Una vieja gloria del cine —borracha de nostalgia, harta de nadar en el olvido— sobrevive en una casona de las afueras de Buenos Aires en compañía de su esposo, un actor del montón y en silla de ruedas, un guionista tan ingenioso como frustrado y un director astuto pero resentido con la vida. Un día, la monotonía con la que este cuarteto de viejos espera el final de sus días se ve interrumpida por una pareja de jóvenes que están al frente de una voraz empresa inmobiliaria. Todos se ven inmiscuidos en una jugarreta del destino —ácida, deliciosamente llena de incorrecciones políticas— que habrán de librar no sólo estando atentos a la partida sino, sobre todo, al rival. En el ínterin, se desvelan intimidades (y mezquindades) del mundillo cinematográfico.
La trama, llena de diálogos casi perfectos (quizá porque han sido minuciosamente construidos durante ¡22 años!) pertenece a una fábula anclada a la realidad y revitalizada por Juan José Campanella, el director de cine argentino oscarizado por El secreto de sus ojos, que hace películas como quien hace estupendas travesuras. El otro día llegó —con el ego a cuestas— a la Academia de Cine (que, por cierto, tiene la ¿desgracia? de estar ubicada junto a la sede del Partido Popular; tan fachas ellos, tan progres los cineastas) para presentarnos El cuento de las comadrejas (la cinta más taquillera de este año en su país, según dijo) y contó que si tardó tanto en filmar esta película fue porque el propósito era enorme: rendirle un homenaje al cine. Lo hace, pero también va más allá: provoca una reflexión sobre el lugar que ocupan las personas mayores en la sociedad actual, sobre lo efímero que es el éxito y sobre la avidez humana (que —ejem, ejem— nos hermana con las comadrejas). Pero a todo esto se llega después de una sucesión de carcajadas.

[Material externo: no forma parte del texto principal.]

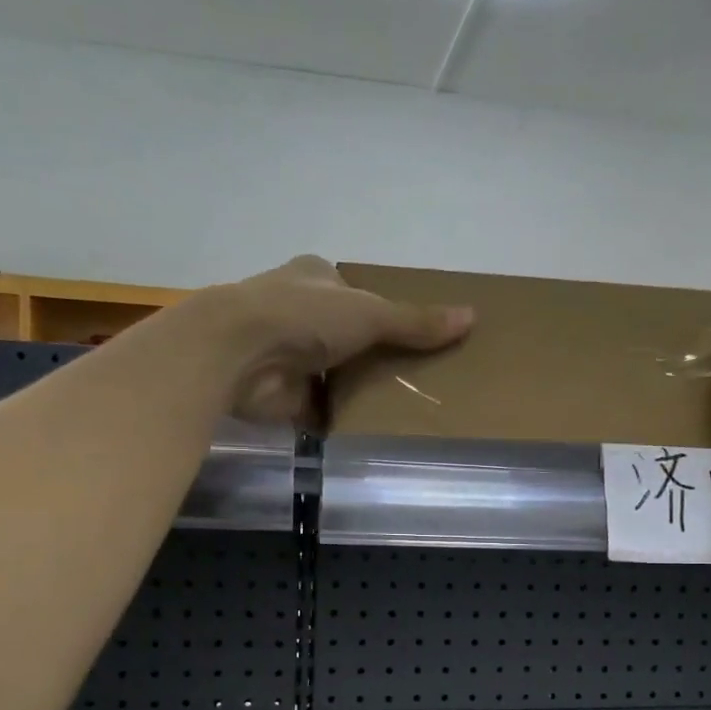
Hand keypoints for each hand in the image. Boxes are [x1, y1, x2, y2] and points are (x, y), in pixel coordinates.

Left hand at [190, 256, 473, 423]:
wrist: (238, 355)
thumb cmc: (303, 316)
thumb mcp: (371, 313)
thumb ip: (416, 321)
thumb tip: (472, 317)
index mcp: (315, 279)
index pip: (354, 292)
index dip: (382, 310)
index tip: (413, 333)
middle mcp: (298, 312)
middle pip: (346, 335)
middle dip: (373, 354)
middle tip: (417, 376)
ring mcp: (287, 355)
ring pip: (333, 372)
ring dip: (356, 389)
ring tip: (403, 406)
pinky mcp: (282, 395)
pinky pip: (319, 409)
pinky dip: (339, 419)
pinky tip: (369, 430)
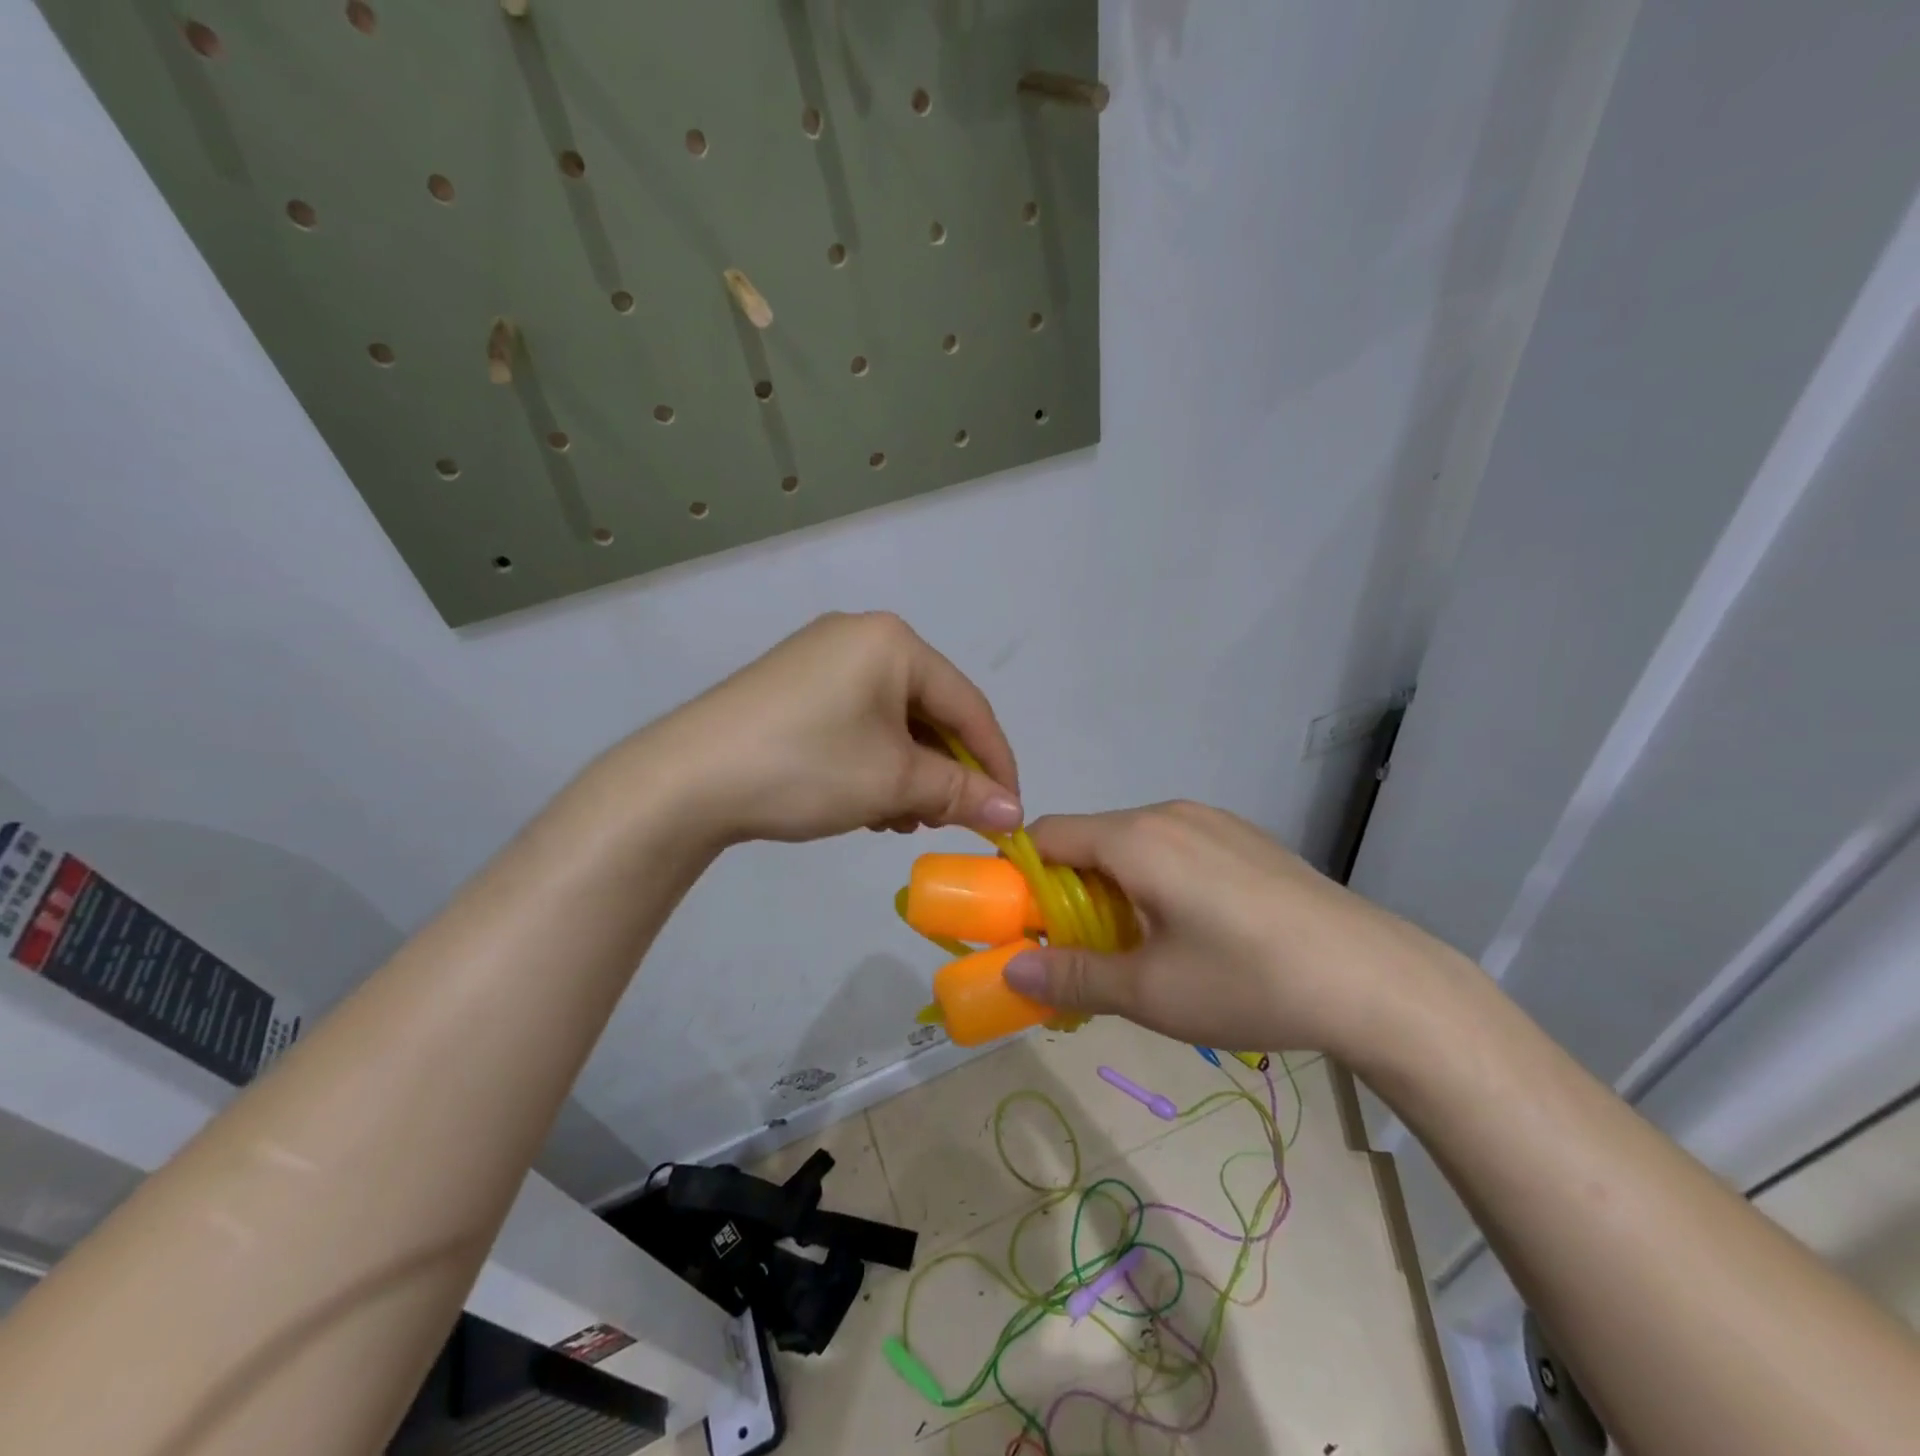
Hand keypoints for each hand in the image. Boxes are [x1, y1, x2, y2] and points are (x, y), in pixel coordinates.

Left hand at [640, 612, 1022, 845]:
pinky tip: (863, 803)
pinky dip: (872, 763)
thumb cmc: (806, 768)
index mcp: (893, 643)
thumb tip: (1014, 813)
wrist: (685, 781)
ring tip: (897, 819)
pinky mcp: (794, 688)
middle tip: (945, 821)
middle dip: (943, 773)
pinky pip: (857, 723)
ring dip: (907, 774)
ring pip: (892, 723)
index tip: (1010, 813)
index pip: (969, 705)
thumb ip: (961, 793)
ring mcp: (821, 660)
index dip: (996, 764)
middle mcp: (860, 638)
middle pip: (929, 712)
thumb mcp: (893, 783)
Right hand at [1000, 801, 1462, 1058]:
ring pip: (1132, 845)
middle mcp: (1168, 814)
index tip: (1020, 925)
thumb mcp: (1149, 992)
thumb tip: (1009, 970)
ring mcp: (1212, 821)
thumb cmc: (1248, 982)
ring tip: (1138, 946)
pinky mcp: (1243, 838)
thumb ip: (1071, 976)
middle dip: (1068, 891)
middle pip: (1089, 840)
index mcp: (1136, 839)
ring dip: (1113, 888)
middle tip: (1078, 951)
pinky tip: (1191, 930)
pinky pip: (1173, 848)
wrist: (1377, 980)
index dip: (1022, 877)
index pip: (1048, 835)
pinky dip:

La obsesión de este director siempre ha sido el amor de larga duración. No los primeros seis meses de relación en pareja (como hacen miles de “comedias románticas”), sino el cúmulo de años en los que, después de arrinconar la pasión, dos personas continúan juntas —acompañándose, soportándose— y su amor se torna negro al llenarse de reclamos, sarcasmo y hasta insultos constantes, los cuales, sin embargo, son incapaces de derribar la costumbre de estar juntos. Véanse, sobre todo, las “relaciones de antes”, las de nuestros abuelos, las de nuestros padres (todo hay que decirlo). “Me atraen las historias de aquellos que permanecen juntos durante muchos años: cómo mantienen y reconvierten su amor, cómo de pronto lo que parecía lindo empieza a molestar, cómo una risa cantarina empieza a ser una risa irritante, cómo algunos sentimientos se guardan en un cajón y no vuelven a salir, y cómo a partir de cierto momento todo esto se vive con normalidad. ¿No les parece súper interesante?”, abundó Campanella (que iba vestido, claro, de negro).
La película, en realidad, es una versión corregida y aumentada de Los muchachos de antes no usaban arsénico, “una cinta maldita que no tuvo suerte en su momento”, explicó el cineasta, “pero que hoy es de culto. Se estrenó una semana después del golpe de 1976, que desembocó en la última dictadura argentina, cuando le decían a la gente que no saliera a la calle, lo que obviamente no benefició al cine”. Al principio, Campanella pensó en transformar aquel filme en una obra de teatro (y se nota mucho ahora en la pantalla), pero desechó esa idea ante la oportunidad de celebrar el tipo de cine que lo formó.
El rodaje de esta fábula, como todos, guarda varias anécdotas, pero también desencadenó en este hombre calvo y de sonrisa fácil la que quizá sea la síntesis del oficio de director, esa en la que “todo depende de las elecciones que se toman: qué actores eliges, qué decides filmar y, de lo que filmas, qué decides mostrar luego. Es con la elección de los ingredientes cuando se consigue un buen platillo. En el cine, si tienes una buena historia y buenos actores, es fácil. Teniendo eso, al llevarla a cabo, sólo se trata de dirigir el tráfico”. Pero a reserva de todo esto, no está de más decir que ese aire antiguo que tiene la cinta, esas escenografías recargadas, esa atmósfera mordaz e inteligente y esos diálogos tan literarios como los de antaño, convierten a El cuento de las comadrejas en una muestra de ingenio a caballo entre el humor negro y el amor negro.